A Muslim woman wears a burkini, a swimsuit that leaves only the face, hands and feet exposed, on a beach in Marseille, France, August 17, 2016. © 2016 Reuters

These incidents follow a series of municipal decrees de facto banning burkinis, and, apparently, any other skin concealing beach outfits worn by Muslim women, in about 30 French towns.

The bans were adopted in the aftermath of two horrific terror attacks: the truck attack in Nice and the church killing in Saint-Etienne-du-Rouvray.

Although the actual burkini was designed to allow observant Muslim women in Australia to go to the beach and work as lifeguards, in France it is now seen by some as a threat to public security, and a form of “enslavement” in the words of the Prime Minister Manuel Valls, who supports the bans.

The Council of State, France’s highest administrative court, is considering an appeal against the bans by the French Human Rights League. Previous efforts to challenge the bans in court have so far failed. In Nice, the administrative court rejected the appeals brought before it by the French Human Rights League and the Collective Against Islamophobia in France, and instead confirmed a previous decision, taken on August 13. The judges ruled that banning the burkini is “necessary, appropriate and proportionate to the aim pursued in terms of the protection of public order and security” in the context of terrorist threats.

But what in fact these bans serve to do is create a dangerous and absurd confusion between how some Muslim women choose to dress and the despicable terrorist attacks that French people, of all religions, have suffered.

Absurd because under the pretext of defending France’s republican principles and women’s rights, the burkini ban actually amounts to banning women from the beach, in the middle of the summer, just because they wish to cover their bodies in public. It’s almost a form of collective punishment against Muslim women for the actions of others.

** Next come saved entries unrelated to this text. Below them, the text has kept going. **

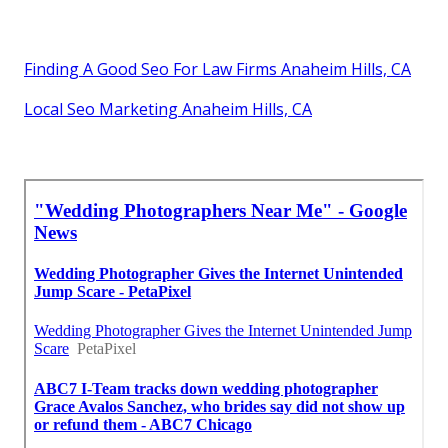
Finding A Good Seo For Law Firms Anaheim Hills, CA
Local Seo Marketing Anaheim Hills, CA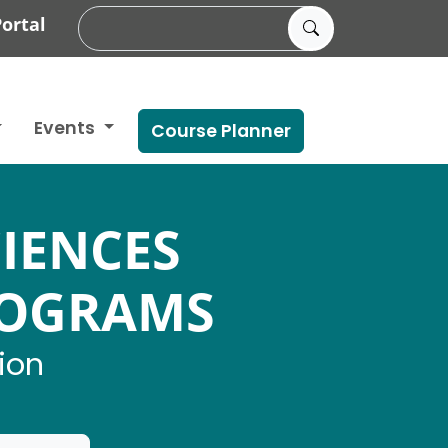
ortal
Events
Course Planner
IENCES
ROGRAMS
ion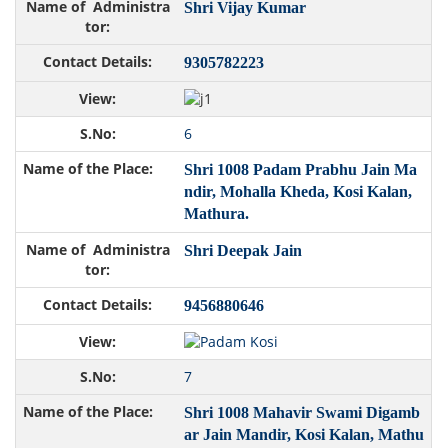
Shri Vijay Kumar
9305782223
6
Shri 1008 Padam Prabhu Jain Ma
ndir, Mohalla Kheda, Kosi Kalan,
Mathura.
Shri Deepak Jain
9456880646
7
Shri 1008 Mahavir Swami Digamb
ar Jain Mandir, Kosi Kalan, Mathu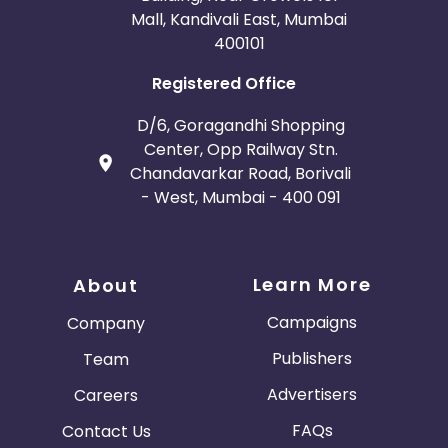
Mall, Kandivali East, Mumbai
400101
Registered Office
D/6, Goragandhi Shopping
Center, Opp Railway Stn.
Chandavarkar Road, Borivali
- West, Mumbai - 400 091
Learn More
About
Campaigns
Company
Publishers
Team
Advertisers
Careers
FAQs
Contact Us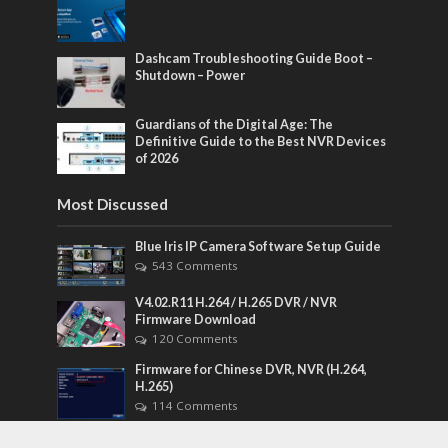
Dashcam Troubleshooting Guide Boot –
Shutdown – Power
Guardians of the Digital Age: The
Definitive Guide to the Best NVR Devices
of 2026
Most Discussed
Blue Iris IP Camera Software Setup Guide
543 Comments
V4.02.R11 H.264 / H.265 DVR / NVR
Firmware Download
120 Comments
Firmware for Chinese DVR, NVR (H.264,
H.265)
114 Comments
CloudSEE How to reset device password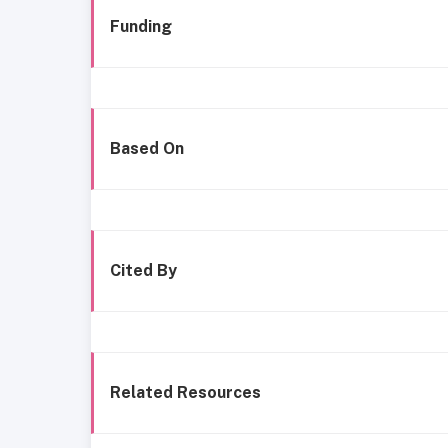
Funding
Based On
Cited By
Related Resources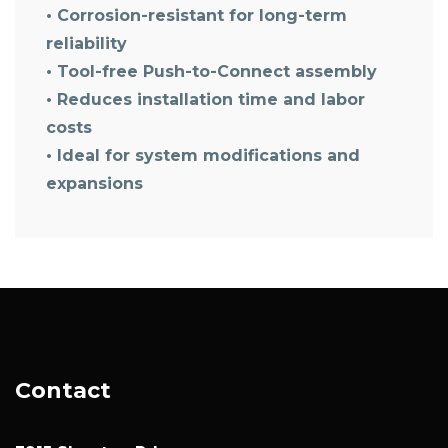
• Corrosion-resistant for long-term
reliability
• Tool-free Push-to-Connect assembly
• Reduces installation time and labor
costs
• Ideal for system modifications and
expansions
Contact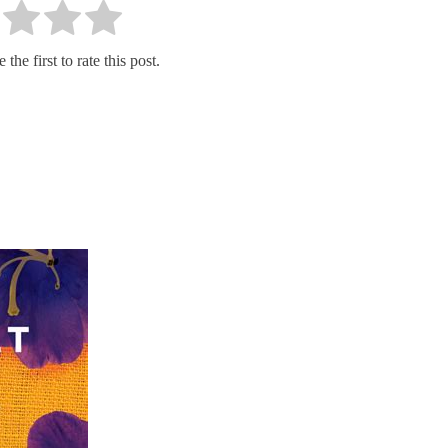
the first to rate this post.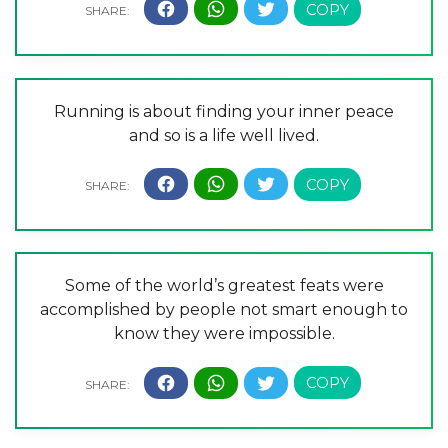
Running is about finding your inner peace
and so is a life well lived.
Some of the world’s greatest feats were
accomplished by people not smart enough to
know they were impossible.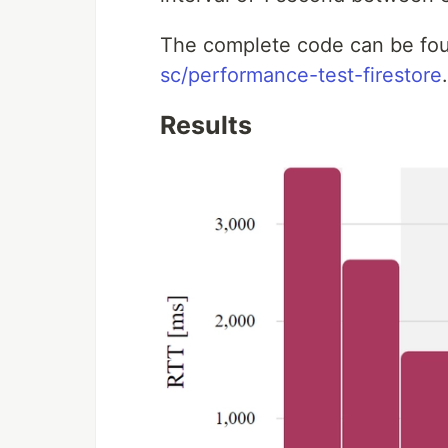
The complete code can be fo
sc/performance-test-firestore
.
Results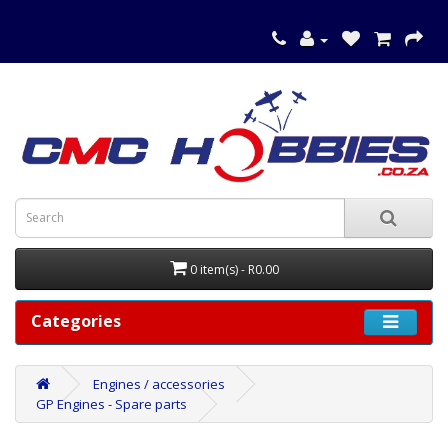
0 item(s) - R0.00
Categories
Engines / accessories
GP Engines - Spare parts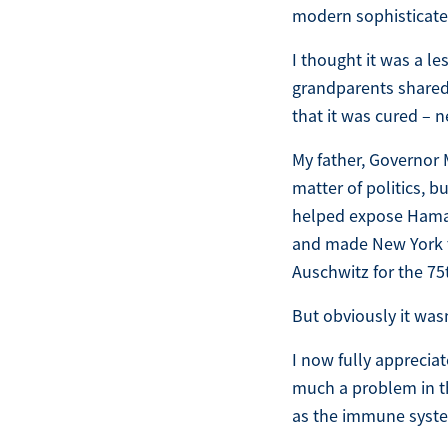
modern sophisticated
I thought it was a l
grandparents shared t
that it was cured – n
My father, Governor 
matter of politics, b
helped expose Hamas 
and made New York the
Auschwitz for the 75
But obviously it was
I now fully appreciat
much a problem in the
as the immune system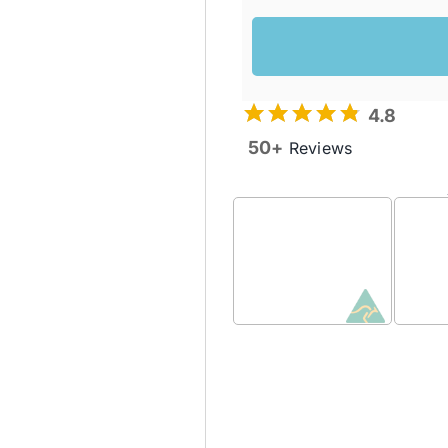
4.8
50+
Reviews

Instead of encouraging all French people to live together peacefully and promoting equality and fundamental freedoms, which is the responsibility of the public authorities, the burkini ban and the revival of the endless controversy on religious symbols linked to Islam merely stigmatize practicing Muslim women, exclude them from public spaces – and sharing those spaces with their families and friends – and deprive them of their rights to autonomy, to leisure activities, to wear what they chose, and of course to practice their faith.

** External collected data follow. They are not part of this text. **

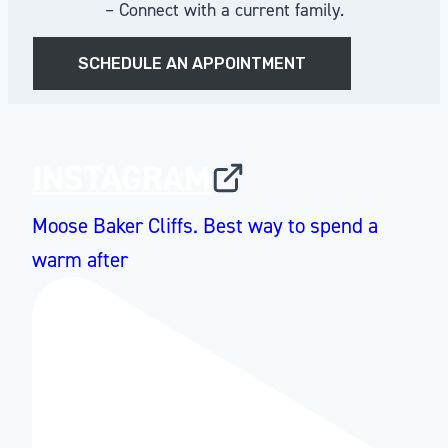
– Connect with a current family.
SCHEDULE AN APPOINTMENT
INSTAGRAM
Moose Baker Cliffs. Best way to spend a
warm after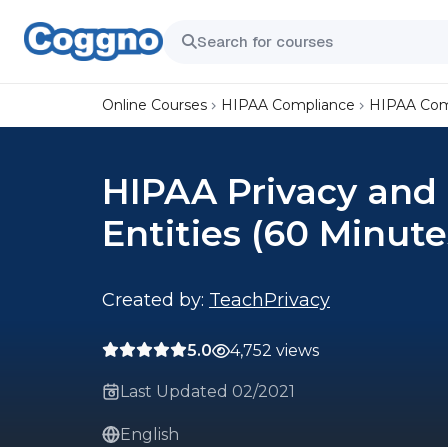
Online Courses
HIPAA Compliance
HIPAA Comp
HIPAA Privacy and 
Entities (60 Minute
Created by:
TeachPrivacy
5.0
4,752 views
Last Updated 02/2021
English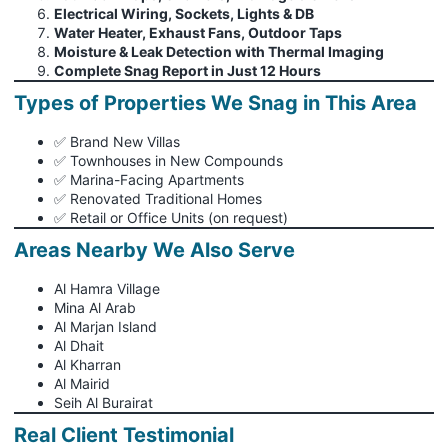
Electrical Wiring, Sockets, Lights & DB
Water Heater, Exhaust Fans, Outdoor Taps
Moisture & Leak Detection with Thermal Imaging
Complete Snag Report in Just 12 Hours
Types of Properties We Snag in This Area
✅ Brand New Villas
✅ Townhouses in New Compounds
✅ Marina-Facing Apartments
✅ Renovated Traditional Homes
✅ Retail or Office Units (on request)
Areas Nearby We Also Serve
Al Hamra Village
Mina Al Arab
Al Marjan Island
Al Dhait
Al Kharran
Al Mairid
Seih Al Burairat
Real Client Testimonial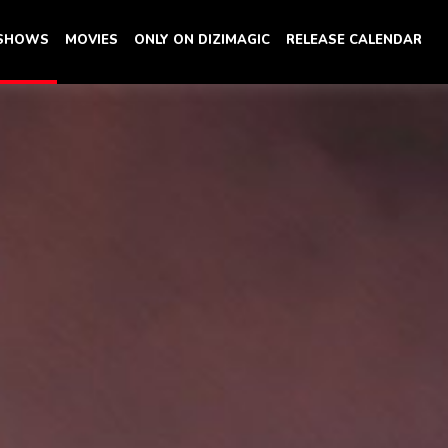
 SHOWS
MOVIES
ONLY ON DIZIMAGIC
RELEASE CALENDAR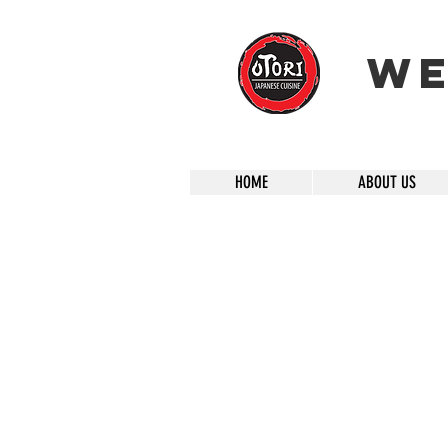
We
HOME
ABOUT US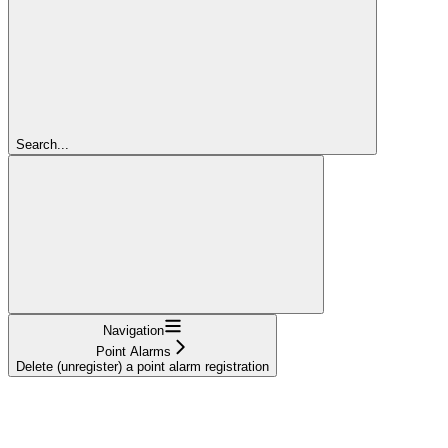
Search...
Navigation
Point Alarms
Delete (unregister) a point alarm registration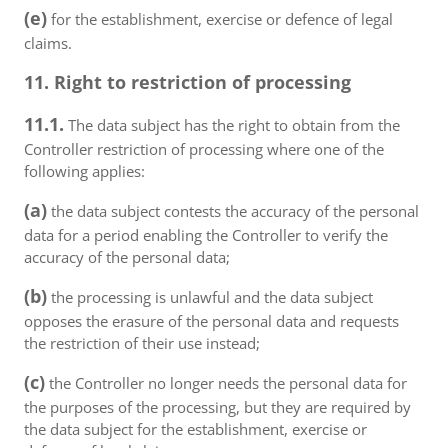
(e)
for the establishment, exercise or defence of legal
claims.
11. Right to restriction of processing
11.1.
The data subject has the right to obtain from the
Controller restriction of processing where one of the
following applies:
(a)
the data subject contests the accuracy of the personal
data for a period enabling the Controller to verify the
accuracy of the personal data;
(b)
the processing is unlawful and the data subject
opposes the erasure of the personal data and requests
the restriction of their use instead;
(c)
the Controller no longer needs the personal data for
the purposes of the processing, but they are required by
the data subject for the establishment, exercise or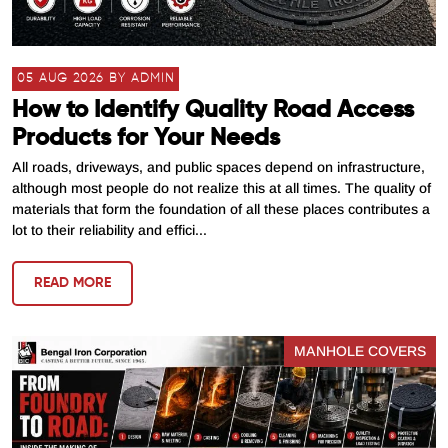
05 AUG 2026 BY ADMIN
How to Identify Quality Road Access
Products for Your Needs
All roads, driveways, and public spaces depend on infrastructure,
although most people do not realize this at all times. The quality of
materials that form the foundation of all these places contributes a
lot to their reliability and effici...
READ MORE
MANHOLE COVERS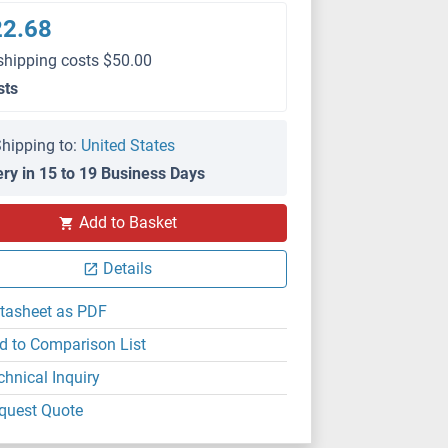
22.68
shipping costs $50.00
sts
hipping to:
United States
ery in 15 to 19 Business Days
Add to Basket
Details
tasheet as PDF
d to Comparison List
chnical Inquiry
quest Quote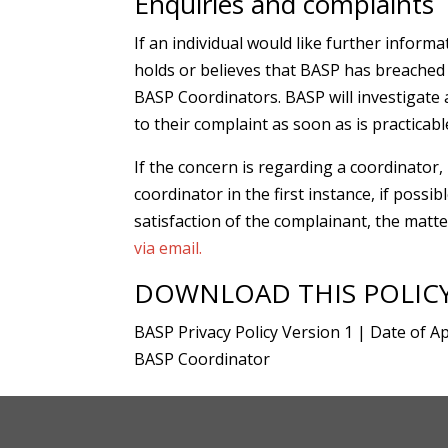
Enquiries and complaints
If an individual would like further infor
holds or believes that BASP has breached th
BASP Coordinators. BASP will investigate a
to their complaint as soon as is practicab
If the concern is regarding a coordinator,
coordinator in the first instance, if possibl
satisfaction of the complainant, the matt
via email.
DOWNLOAD THIS POLIC
BASP Privacy Policy Version 1 | Date of Ap
BASP Coordinator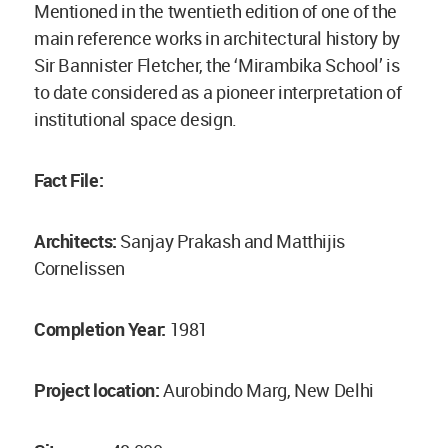
Mentioned in the twentieth edition of one of the
main reference works in architectural history by
Sir Bannister Fletcher, the ‘Mirambika School’ is
to date considered as a pioneer interpretation of
institutional space design.
Fact File:
Architects:
Sanjay Prakash and Matthijis
Cornelissen
Completion Year:
1981
Project location:
Aurobindo Marg, New Delhi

Not to mention the ridiculous argument about hygiene: how can one seriously think that burkinis are less hygienic than wet suits, or long-sleeve T-shirts worn by kids to protect them from the sun?

But the burkini bans are more than just unfair and discriminatory, they are also dangerous. Because linking a bathing suit to terrorist threats, without any facts to justify such a statement, endorses false and harmful narratives about Muslim communities and risks increasing tensions between communities, while hardening the feeling of injustice felt by some Muslims in France.

When the Nice administrative court  argues that police cannot “in the context of the state of emergency (…) protect the expression of religious belief” – particularly, it seems, when it relates to the Muslim community. The burkini ban is also a concrete example of the very real dangers an extended state of emergency poses to basic rights and equality: a risk about which Human Rights Watch has repeatedly warned.

As it’s dominated the French political and media landscape for the past few weeks, the burkini ban has gone from a laughing-stock to a source of deep shame. During a time of national emergency, surely French police have better things to do than humiliate women on the country’s beaches.